# Tension of two strings with centripetal acceleration?

1. Oct 17, 2009

### Elenor

1. The problem statement, all variables and given/known data:

A 4.00 kg object is attached to a vertical rod by two strings (as below). The object rotates in a horizontal circle at constant speed 6.00 m/s.

mass = 4.00 kg
V = 6.00 m/s

2. Relevant equations

centripetal acceleration = Ac
Ac = V^2/r

$$\vec{F}_{net} = \Sigma \vec{F} = m \vec{a}$$

3. The attempt at a solution

mass = 4.00 kg
V = 6.00 m/s

Using trig, the radius (r) = 1.3229m

The lower angle of the top triangle (composed of the half the length of the rod, the length of the string, and the radius) should be 48.5904 degrees. The upper angle would then be 41.4096 degrees.

Using (Ac = V^2/r): (6.00m/s)^2/1.3229m = Ac = 27.2129m/s^2

T1 is the upper string, and
T2 in the lower string.
g = 9.8 m/(s^2)

Here is my main concern--do I have the following two equations right?

$$(\vec{F}_{net})_x = \Sigma F_x = 0$$ = m(Ac) - T1cos(41.4096) - T2cos(41.4096)

$$(\vec{F}_{net})_x = \Sigma F_x = 0$$ = T1sin(41.4096) - T2sin(41.4096) - mg

Therefore:

X direction: m(Ac) = T1cos(41.4096) + T2cos(41.4096)

and

Y direction: mg = T1sin(41.4096) - T2sin(41.4096)

At this point I have all the values except T1 and T2, so I can solve for them . . .

T1 = [m(Ac) - T2cos(41.4096)]/cos(41.4096)

mg = {[m(Ac) - T2cos(41.4096)]/cos(41.4096)} sin(41.4096) - T2sin(41.4096)

mg = m(Ac)[sin(41.4096)]/cos(41.4096) - T2sin(41.4096) - T2sin(41.4096)

-mg + m(Ac)[sin(41.4096)]/cos(41.4096) = T2[sin(41.4096) + sin(41.4096)]

{m(Ac) sin(41.4096)/cos(41.4096) - mg} / 2sin(41.4096)] = T2

T2 = 42.9353N

And . . . using that value of T2, T1 = 102.2001N

Now, I've resorted to working the problem with these numbers, as I have an answer to the problems with these numbers . . . and my problem is that this is not right, and I can't figure out where I went wrong.

With these numbers, I know that the correct answers are: T1 = 109N and T2 = 56.4N

When I figure out what I'm doing wrong, and how to do it right . . . I'll switch to the other set of numbers, for my problem.

Is my method correct? Frequently my problems are due to some little think like forgetting to square something . . . If that's all it is, I'm sorry to bother you guys with it.

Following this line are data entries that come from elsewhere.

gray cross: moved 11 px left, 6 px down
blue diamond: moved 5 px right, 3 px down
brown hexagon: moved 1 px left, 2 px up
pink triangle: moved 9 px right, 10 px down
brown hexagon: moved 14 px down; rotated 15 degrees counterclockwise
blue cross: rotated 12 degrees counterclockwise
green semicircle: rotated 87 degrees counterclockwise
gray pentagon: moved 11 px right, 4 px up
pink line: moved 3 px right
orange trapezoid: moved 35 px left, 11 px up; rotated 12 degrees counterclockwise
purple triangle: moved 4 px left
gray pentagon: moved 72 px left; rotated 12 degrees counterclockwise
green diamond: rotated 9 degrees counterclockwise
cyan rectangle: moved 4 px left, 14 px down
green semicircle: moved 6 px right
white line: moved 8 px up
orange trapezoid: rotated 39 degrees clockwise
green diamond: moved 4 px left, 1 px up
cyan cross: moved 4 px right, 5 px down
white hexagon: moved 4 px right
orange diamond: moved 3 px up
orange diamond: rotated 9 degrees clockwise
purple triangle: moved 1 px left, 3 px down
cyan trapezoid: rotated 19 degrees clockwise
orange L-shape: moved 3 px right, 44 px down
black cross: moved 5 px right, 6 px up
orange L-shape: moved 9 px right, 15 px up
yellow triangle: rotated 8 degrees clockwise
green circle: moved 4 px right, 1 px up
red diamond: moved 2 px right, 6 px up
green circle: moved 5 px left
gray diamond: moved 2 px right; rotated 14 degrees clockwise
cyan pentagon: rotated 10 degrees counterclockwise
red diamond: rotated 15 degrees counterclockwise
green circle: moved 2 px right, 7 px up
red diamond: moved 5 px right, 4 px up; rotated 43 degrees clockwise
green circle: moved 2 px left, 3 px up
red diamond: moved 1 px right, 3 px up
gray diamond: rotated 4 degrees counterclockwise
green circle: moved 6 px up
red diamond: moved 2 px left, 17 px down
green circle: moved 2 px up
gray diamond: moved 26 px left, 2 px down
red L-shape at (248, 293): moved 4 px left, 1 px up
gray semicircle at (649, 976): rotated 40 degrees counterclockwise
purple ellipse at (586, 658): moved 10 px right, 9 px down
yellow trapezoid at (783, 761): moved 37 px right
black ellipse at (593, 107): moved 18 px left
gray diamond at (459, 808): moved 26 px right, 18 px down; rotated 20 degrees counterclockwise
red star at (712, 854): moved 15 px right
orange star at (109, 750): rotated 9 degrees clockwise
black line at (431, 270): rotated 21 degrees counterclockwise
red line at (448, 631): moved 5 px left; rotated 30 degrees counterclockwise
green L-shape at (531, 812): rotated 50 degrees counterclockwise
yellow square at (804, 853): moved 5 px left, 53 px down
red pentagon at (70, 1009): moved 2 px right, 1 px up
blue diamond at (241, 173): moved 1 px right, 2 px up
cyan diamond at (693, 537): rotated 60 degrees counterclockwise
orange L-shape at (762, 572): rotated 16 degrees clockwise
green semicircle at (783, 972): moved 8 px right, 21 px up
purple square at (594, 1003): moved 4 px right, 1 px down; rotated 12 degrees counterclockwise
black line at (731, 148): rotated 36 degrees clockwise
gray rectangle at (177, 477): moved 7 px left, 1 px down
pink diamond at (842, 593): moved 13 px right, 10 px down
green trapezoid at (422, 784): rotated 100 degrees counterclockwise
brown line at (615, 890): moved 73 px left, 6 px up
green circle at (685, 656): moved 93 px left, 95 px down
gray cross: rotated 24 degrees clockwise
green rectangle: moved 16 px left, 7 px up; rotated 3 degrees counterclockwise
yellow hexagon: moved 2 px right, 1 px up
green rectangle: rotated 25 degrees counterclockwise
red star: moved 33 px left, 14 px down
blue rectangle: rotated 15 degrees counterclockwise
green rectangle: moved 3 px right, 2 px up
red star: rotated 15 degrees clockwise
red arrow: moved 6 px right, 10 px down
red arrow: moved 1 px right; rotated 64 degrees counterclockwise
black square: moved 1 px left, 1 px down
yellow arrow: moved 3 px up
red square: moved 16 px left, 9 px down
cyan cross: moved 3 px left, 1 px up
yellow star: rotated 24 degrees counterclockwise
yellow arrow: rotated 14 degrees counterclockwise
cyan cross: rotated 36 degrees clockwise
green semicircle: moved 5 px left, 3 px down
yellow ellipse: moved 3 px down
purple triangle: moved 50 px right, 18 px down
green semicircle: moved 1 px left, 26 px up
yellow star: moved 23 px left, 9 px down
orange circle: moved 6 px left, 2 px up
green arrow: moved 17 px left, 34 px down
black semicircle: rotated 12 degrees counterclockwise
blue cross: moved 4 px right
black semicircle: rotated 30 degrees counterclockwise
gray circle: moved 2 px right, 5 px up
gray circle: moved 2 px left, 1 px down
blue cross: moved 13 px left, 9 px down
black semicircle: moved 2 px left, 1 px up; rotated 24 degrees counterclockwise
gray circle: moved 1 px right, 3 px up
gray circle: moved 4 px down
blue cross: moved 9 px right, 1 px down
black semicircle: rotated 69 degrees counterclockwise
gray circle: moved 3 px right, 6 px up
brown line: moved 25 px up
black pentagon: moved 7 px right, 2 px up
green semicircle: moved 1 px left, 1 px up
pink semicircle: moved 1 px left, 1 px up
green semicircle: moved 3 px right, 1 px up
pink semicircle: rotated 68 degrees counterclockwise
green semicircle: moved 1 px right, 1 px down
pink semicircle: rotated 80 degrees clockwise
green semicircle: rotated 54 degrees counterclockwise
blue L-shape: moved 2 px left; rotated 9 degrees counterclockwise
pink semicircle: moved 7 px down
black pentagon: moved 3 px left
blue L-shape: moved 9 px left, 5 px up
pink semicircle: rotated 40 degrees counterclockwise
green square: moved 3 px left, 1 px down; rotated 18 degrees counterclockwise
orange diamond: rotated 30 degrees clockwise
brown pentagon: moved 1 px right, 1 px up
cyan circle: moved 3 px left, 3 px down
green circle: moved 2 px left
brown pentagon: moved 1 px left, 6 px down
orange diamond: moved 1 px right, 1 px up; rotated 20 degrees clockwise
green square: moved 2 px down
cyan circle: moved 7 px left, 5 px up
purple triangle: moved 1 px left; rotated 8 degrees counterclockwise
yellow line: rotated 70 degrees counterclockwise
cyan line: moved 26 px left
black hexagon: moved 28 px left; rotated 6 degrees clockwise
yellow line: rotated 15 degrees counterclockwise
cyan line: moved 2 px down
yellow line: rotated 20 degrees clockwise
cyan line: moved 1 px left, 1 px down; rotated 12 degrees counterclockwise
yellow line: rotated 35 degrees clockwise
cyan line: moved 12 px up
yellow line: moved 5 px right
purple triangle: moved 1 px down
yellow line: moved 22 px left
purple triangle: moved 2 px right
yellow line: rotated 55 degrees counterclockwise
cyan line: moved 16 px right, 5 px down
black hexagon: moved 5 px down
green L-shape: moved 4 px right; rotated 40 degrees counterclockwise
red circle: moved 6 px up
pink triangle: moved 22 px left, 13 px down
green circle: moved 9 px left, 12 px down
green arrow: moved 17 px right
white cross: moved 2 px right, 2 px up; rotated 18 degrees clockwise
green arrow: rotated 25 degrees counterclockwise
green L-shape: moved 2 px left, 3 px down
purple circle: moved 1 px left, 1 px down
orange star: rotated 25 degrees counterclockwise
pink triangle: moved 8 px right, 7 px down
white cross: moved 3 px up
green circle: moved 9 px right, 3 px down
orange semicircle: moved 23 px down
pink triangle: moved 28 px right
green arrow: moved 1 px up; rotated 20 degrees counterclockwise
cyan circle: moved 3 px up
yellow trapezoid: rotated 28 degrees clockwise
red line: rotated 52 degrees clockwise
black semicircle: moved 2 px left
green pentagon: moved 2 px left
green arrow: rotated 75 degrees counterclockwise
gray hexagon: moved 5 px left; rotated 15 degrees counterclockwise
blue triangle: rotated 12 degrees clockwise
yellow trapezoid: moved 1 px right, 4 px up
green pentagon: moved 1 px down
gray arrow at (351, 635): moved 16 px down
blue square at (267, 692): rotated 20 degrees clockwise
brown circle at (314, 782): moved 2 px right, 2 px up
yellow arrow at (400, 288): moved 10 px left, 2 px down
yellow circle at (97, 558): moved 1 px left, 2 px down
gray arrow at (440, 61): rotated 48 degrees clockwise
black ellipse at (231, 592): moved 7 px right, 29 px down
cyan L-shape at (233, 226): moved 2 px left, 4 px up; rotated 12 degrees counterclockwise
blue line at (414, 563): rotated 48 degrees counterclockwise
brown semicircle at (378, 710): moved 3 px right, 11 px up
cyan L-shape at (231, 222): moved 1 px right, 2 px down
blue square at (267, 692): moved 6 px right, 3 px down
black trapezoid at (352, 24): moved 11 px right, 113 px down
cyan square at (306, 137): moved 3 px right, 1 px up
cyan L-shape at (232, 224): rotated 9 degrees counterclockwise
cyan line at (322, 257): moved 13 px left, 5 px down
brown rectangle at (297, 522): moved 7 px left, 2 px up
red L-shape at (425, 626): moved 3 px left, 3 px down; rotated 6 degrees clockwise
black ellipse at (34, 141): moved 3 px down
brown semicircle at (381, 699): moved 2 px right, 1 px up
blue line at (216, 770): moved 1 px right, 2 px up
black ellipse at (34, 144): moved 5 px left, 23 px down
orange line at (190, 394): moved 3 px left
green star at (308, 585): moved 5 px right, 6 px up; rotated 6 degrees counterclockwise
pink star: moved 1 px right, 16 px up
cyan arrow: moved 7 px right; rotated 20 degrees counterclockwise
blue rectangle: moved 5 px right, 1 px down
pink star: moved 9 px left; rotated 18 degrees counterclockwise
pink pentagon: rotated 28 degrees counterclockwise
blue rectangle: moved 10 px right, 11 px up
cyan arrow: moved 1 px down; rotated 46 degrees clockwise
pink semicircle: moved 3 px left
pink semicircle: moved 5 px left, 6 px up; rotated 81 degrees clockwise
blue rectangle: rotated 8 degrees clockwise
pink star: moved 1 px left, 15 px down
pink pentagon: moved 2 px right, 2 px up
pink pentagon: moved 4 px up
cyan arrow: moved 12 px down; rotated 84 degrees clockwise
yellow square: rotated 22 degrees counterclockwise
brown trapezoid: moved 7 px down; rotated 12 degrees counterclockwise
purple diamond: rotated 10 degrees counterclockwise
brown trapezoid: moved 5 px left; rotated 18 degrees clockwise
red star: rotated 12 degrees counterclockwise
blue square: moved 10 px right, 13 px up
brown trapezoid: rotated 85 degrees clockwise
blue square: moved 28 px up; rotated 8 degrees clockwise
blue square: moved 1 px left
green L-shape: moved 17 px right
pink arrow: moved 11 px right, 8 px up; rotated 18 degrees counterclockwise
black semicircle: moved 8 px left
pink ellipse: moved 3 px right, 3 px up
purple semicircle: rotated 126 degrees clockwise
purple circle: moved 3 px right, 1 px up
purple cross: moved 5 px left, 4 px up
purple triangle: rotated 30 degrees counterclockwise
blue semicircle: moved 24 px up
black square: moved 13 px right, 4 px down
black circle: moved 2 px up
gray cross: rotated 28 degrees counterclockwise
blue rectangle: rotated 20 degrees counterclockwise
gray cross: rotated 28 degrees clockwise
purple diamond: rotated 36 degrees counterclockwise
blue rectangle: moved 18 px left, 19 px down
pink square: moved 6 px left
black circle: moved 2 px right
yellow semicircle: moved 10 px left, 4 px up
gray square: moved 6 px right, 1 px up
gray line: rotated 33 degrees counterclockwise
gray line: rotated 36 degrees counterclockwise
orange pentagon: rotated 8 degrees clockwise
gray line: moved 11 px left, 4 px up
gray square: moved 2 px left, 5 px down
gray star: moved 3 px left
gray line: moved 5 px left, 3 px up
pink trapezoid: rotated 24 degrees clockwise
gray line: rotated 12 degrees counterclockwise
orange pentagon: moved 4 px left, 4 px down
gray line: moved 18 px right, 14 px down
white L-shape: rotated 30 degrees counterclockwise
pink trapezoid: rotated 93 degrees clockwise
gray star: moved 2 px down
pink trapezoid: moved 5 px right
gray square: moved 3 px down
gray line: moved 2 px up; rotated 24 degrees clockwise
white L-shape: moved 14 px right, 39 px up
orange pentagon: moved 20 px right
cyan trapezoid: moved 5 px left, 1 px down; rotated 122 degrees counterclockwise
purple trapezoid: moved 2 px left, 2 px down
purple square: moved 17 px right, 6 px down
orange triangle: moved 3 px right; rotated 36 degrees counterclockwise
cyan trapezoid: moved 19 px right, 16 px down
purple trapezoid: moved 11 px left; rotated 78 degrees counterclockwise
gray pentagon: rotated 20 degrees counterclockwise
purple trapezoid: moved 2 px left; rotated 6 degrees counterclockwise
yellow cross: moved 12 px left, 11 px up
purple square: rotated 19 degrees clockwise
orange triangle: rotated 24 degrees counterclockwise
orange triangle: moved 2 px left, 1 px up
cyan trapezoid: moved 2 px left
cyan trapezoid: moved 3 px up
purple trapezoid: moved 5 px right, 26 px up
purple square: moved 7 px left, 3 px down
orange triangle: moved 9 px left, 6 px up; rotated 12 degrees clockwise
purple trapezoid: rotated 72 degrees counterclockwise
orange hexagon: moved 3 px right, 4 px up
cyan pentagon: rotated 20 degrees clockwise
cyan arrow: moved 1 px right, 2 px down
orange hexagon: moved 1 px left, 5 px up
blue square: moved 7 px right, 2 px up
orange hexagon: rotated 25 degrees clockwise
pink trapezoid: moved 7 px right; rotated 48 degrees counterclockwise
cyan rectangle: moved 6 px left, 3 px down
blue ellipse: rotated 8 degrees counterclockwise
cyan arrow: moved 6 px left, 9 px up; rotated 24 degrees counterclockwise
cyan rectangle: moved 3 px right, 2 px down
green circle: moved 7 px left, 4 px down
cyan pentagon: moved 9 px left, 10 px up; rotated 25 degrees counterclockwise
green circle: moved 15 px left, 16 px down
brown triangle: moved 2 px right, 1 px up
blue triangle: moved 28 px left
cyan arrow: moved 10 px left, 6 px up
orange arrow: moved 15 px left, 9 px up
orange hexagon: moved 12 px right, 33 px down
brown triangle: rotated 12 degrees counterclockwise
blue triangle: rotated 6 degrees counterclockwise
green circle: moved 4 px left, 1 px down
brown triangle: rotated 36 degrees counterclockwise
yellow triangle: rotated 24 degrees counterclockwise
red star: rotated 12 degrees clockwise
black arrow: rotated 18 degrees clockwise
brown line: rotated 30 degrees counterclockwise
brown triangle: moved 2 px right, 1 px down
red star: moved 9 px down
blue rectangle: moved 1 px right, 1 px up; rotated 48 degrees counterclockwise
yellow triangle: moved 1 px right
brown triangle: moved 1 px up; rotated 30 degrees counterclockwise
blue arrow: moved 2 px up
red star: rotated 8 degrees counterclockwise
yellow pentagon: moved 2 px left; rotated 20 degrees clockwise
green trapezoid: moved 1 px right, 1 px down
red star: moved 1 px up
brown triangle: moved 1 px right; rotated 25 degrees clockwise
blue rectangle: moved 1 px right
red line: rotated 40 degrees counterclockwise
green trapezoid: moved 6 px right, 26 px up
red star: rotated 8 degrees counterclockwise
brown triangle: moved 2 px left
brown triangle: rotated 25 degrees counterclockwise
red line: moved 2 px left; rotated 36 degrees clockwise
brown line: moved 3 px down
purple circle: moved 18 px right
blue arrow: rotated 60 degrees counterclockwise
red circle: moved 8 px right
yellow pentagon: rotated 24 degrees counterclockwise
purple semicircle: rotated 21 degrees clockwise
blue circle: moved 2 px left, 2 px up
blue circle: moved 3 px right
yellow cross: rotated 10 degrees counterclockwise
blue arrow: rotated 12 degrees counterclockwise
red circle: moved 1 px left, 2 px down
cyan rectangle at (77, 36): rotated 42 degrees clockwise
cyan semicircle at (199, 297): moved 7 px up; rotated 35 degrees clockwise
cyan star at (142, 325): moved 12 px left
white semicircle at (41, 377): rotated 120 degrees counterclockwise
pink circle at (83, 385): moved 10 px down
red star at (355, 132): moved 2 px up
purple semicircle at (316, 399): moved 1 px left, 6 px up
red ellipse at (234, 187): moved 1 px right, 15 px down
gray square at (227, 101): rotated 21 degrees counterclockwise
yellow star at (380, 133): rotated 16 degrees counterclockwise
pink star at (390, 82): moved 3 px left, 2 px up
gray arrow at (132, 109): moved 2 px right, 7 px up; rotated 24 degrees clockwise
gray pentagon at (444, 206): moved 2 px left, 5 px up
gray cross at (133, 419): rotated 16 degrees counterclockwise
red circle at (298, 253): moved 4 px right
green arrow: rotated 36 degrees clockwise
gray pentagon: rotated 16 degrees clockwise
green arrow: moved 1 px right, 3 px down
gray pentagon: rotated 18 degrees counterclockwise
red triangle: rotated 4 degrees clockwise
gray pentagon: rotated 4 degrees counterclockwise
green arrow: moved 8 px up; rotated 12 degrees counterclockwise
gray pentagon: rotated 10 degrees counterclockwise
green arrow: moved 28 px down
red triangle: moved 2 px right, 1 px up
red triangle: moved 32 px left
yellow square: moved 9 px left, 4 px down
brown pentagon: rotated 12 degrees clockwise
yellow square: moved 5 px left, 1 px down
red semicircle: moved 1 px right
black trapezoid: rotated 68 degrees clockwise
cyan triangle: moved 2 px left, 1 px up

However, I'll be glad for any help you can give me with this problem! Thank you very much!

Last edited: Oct 17, 2009
2. Oct 17, 2009

### Elenor

Please let me know if there's something I should clarify. :-)

3. Oct 18, 2009

### Elenor

I'm not sure how to mark this solved, but at any rate, I've finally figured it out. :-) I was simply using the wrong angle. Oh well . . . at least I had it mostly right . . . ;)

4. Oct 18, 2009

### cruisx

Seems like a question from MDHS >_> =)

5. Oct 18, 2009

### Elenor

MDHS? Would that be one of these:

MDHS Mississippi Department of Human Services
MDHS Methods for the Determination of Hazardous Substances (United Kingdom)
MDHS Mater Dei High School (Santa Ana, CA)
MDHS McDonnell Douglas Helicopter Systems
MDHS Markham District High School (Canada)
MDHS Monsignor Donovan High School (Ocean County, NJ)
MDHS Milton District High School (Canada)
MDHS Mount Dora High School (Lake County, FL)
(http://acronyms.thefreedictionary.com/MDHS)

Or something else entirely?

6. Oct 18, 2009

### cruisx

that would be

MDHS Milton District High School (Canada)

had the same sort of question on my assignment.